A lot of LGBTQ+ individuals have also dated the opposite gender to hide their true identity. Most likely, they’re afraid of coming out because it’s hard to know how people will react. I’ve also dated plenty of guys to hide the fact that I am just romantically interested in women.
I’ve been talking to this guy who’s perfect. He’s sweet, loves to skateboard just as much as I do, loves anime, loves the Asian culture, is super respectable, and he’s into me. I should be into him too. Truth is, I haven’t felt a romantic attraction or connection to him or to any guy.
Maybe I’m not bisexual. Maybe I’m just gay. Saying, “I’m gay” seems so much scarier than saying, “I’m bisexual.” My attraction to girls is just more powerful. There were many times where I wanted to date a girl, but I was afraid of coming out to the world again. I shouldn’t be afraid, but everyone makes it so much harder to be myself. I have to worry about my parents’ image, what our Asian culture and community think, what other religions think, what society thinks, and it’s insane that I have to think about them first. I’d rather think about myself first. That may sound selfish, but if I’m not happy, what’s the point of living?

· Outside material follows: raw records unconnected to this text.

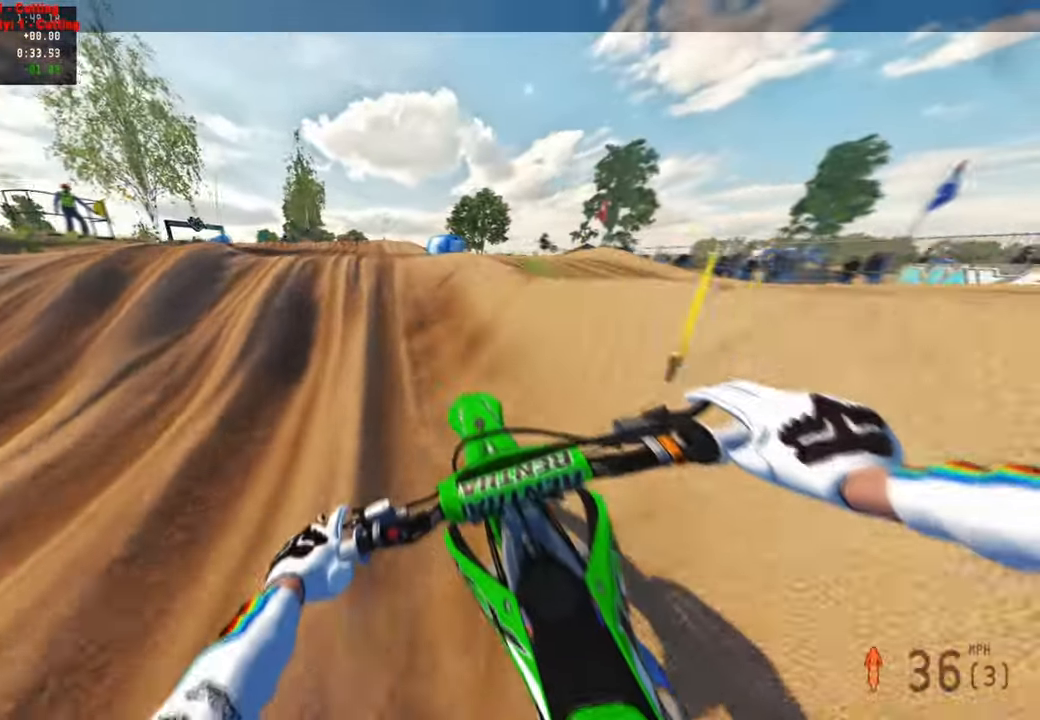
{"buttons": [], "left_stick": "up", "right_stick": "up", "events": [[317, "right_stick", "left"], [467, "right_stick", "up"]]}
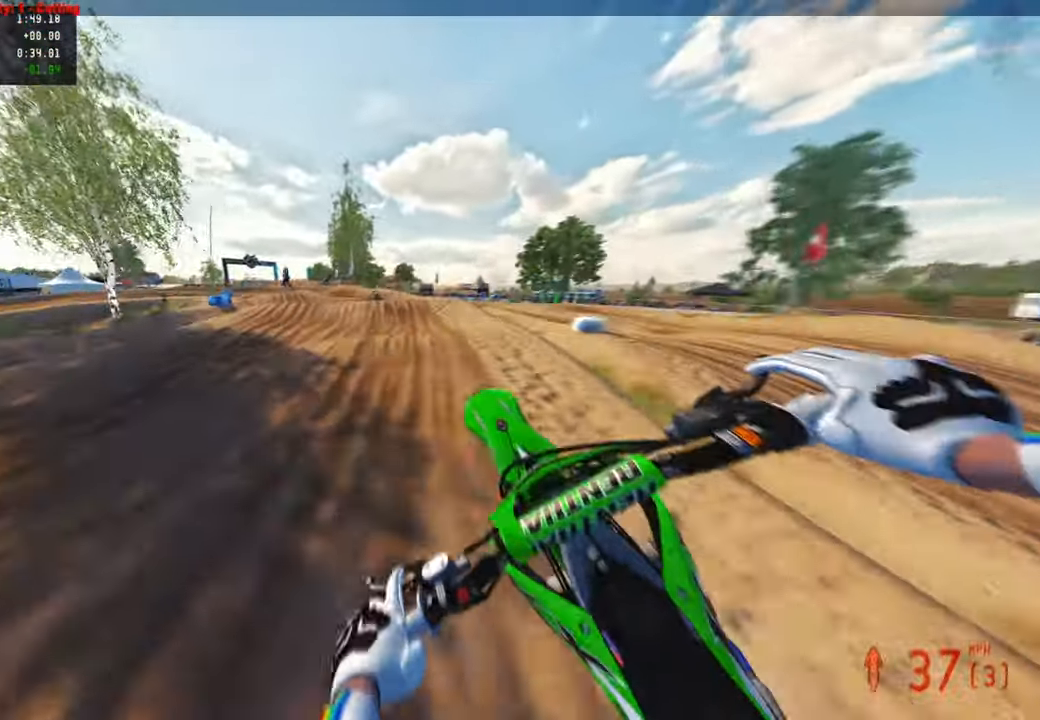
{"buttons": [], "left_stick": "up", "right_stick": "down-left", "events": [[417, "right_stick", "left"], [500, "right_stick", "down-left"]]}
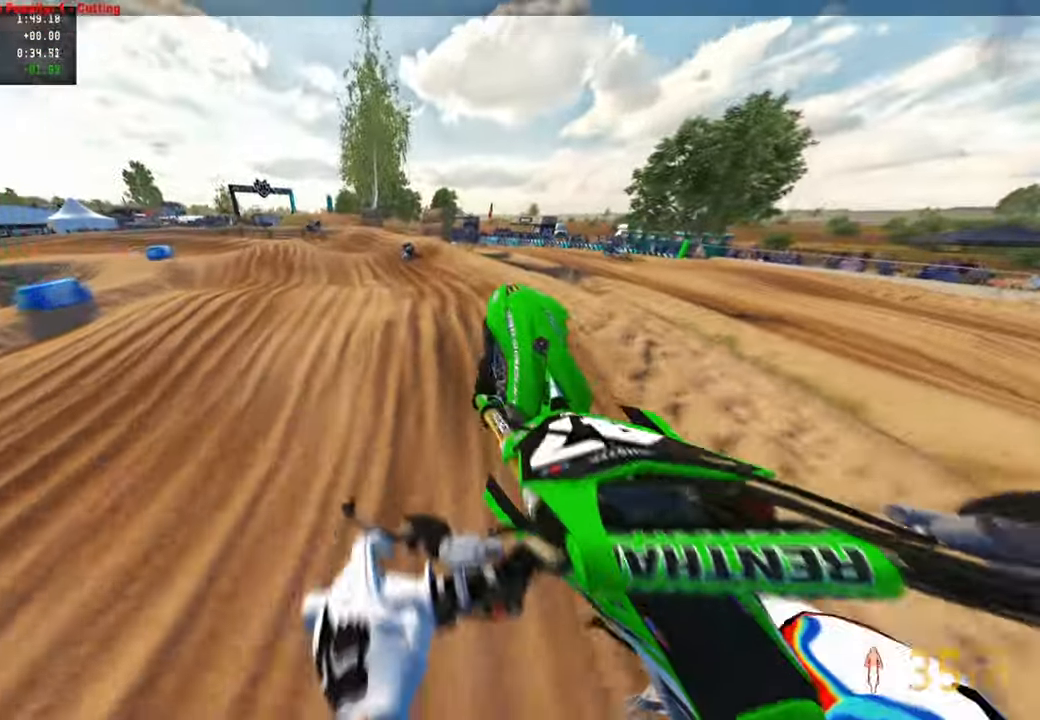
{"buttons": ["L1"], "left_stick": "up-left", "right_stick": "center", "events": [[350, "right_stick", "center"], [367, "left_stick", "up-left"], [483, "L1", "down"]]}
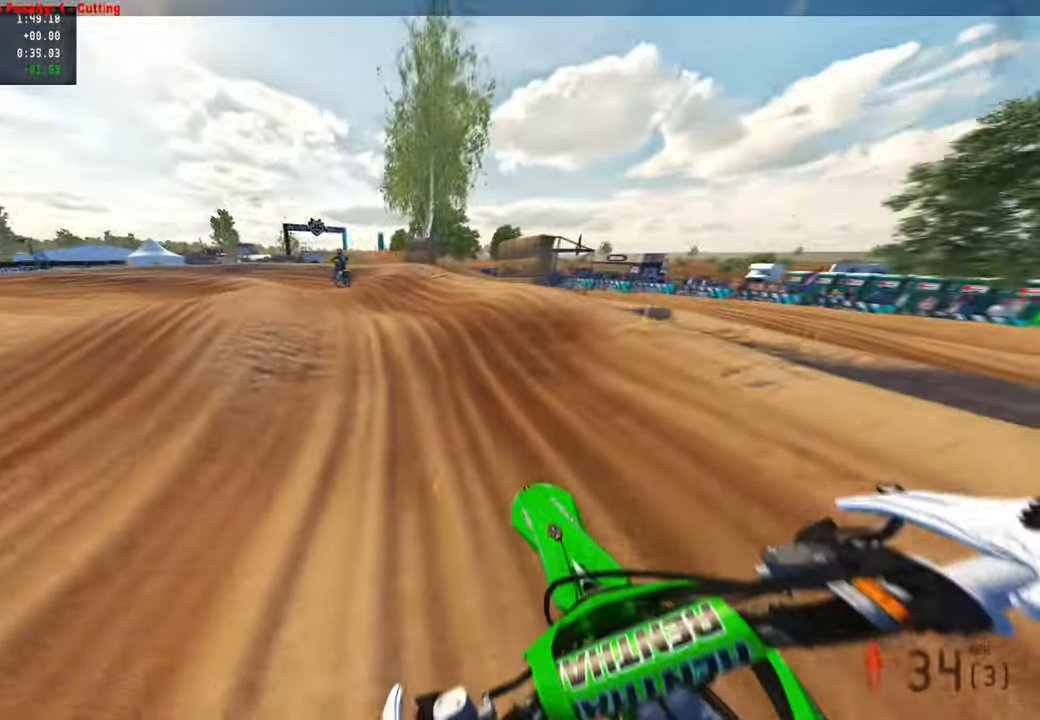
{"buttons": [], "left_stick": "up-left", "right_stick": "up-right", "events": [[100, "L1", "up"], [150, "right_stick", "up-right"]]}
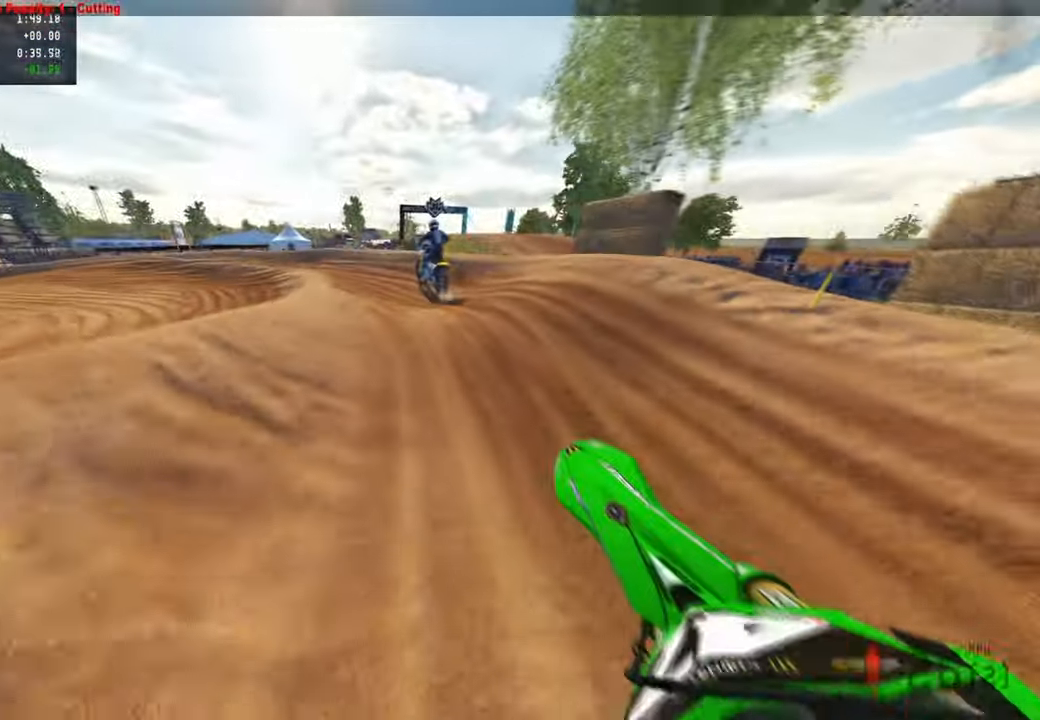
{"buttons": [], "left_stick": "up-left", "right_stick": "up-right", "events": []}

We’re so worried about everyone else’s comfortability that we don’t worry about our own. Whenever other people make racist jokes, harass other people, and make gay jokes, some are worried about speaking against those kinds of jokes in fear of thinking, “Oh, are you gay or something?” Or say, “It’s just a joke.” Or will even say, “It’s not wrong if it’s true.” That kind of behavior is something no one should have to tolerate.

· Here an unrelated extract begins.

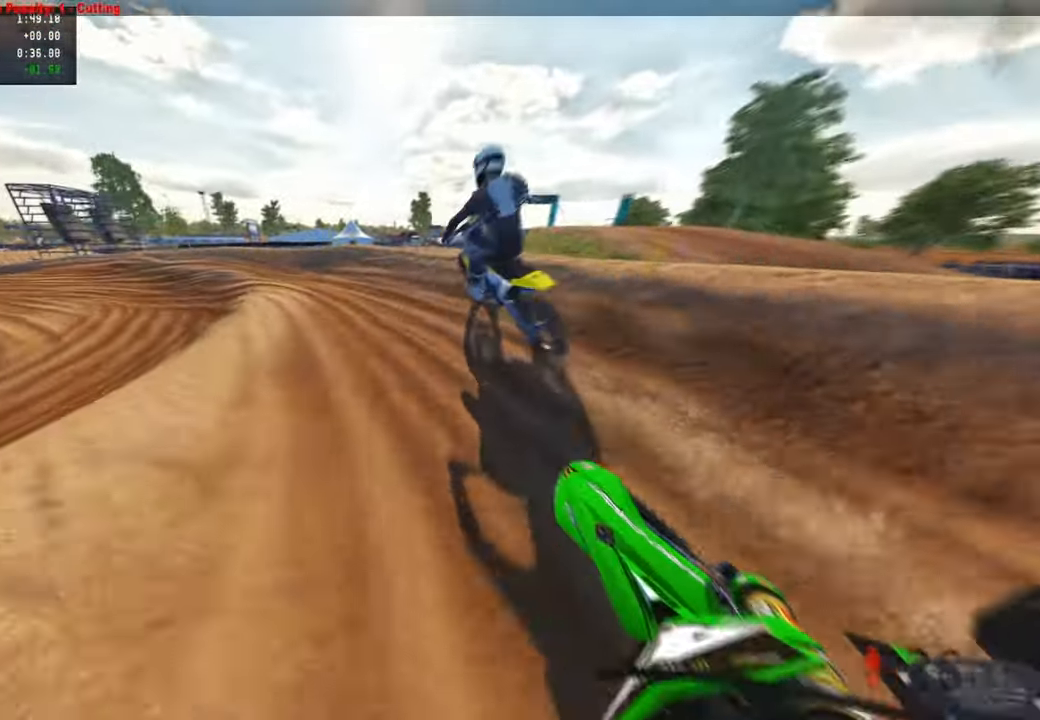
{"buttons": ["R3"], "left_stick": "up-left", "right_stick": "up-right", "events": [[250, "R3", "down"], [350, "R3", "up"], [500, "R3", "down"]]}
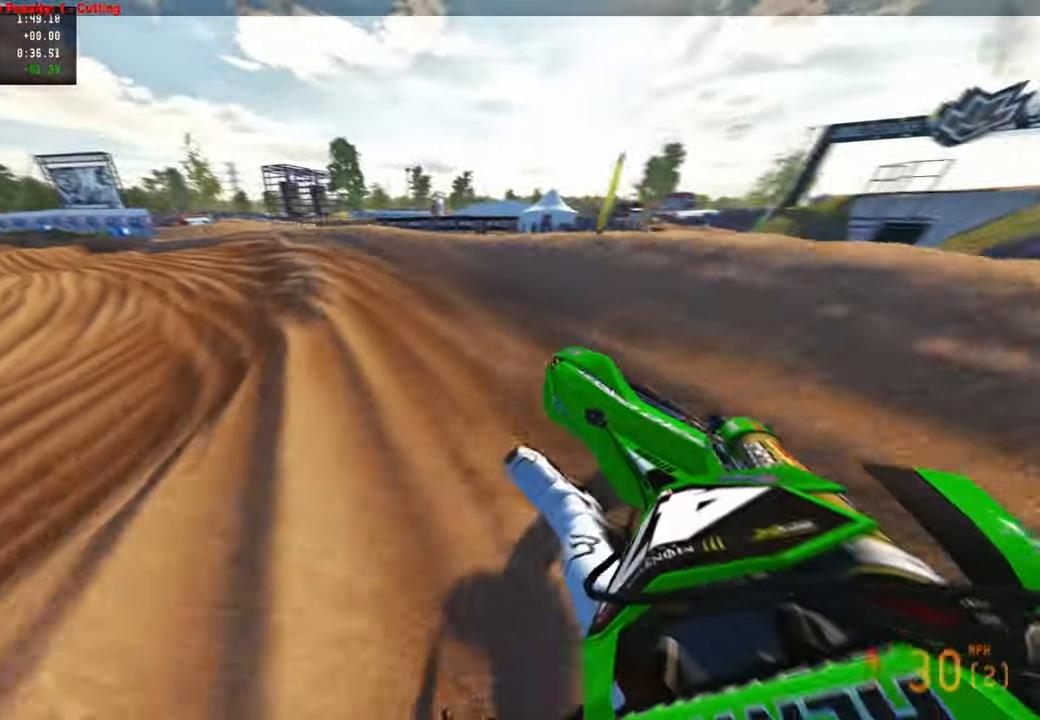
{"buttons": [], "left_stick": "up", "right_stick": "up-right", "events": [[100, "R3", "up"], [283, "R3", "down"], [417, "R3", "up"], [467, "left_stick", "up"]]}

Growing up, people will say, “Be true to who you are” but when we do, they say, “Oh, don’t be like that.” It’s like we have to hide until the end of time, and it’s tiring. Not every girl wants a boyfriend, and not every boy wants a girlfriend. Not every girl wants to wear dresses or participate in dance. Some girls want to skateboard, box, wrestle, play sports, etc.
We shouldn’t have to follow any set of rules. We should be who we are and say how we feel without fear. It’s not fair to any of us. Everyone is so worried about the labels, but no one is worrying if they are even good and genuine. We’re so caught up in peoples’ image of us that we just focus on that, but we don’t focus on who we are as a person. Stop taking on the burden of everyone else’s emotions when we should think about ours first. If everyone is comfortable and happy but you, then what’s the point of living life? We should be able to express ourselves freely without hesitation.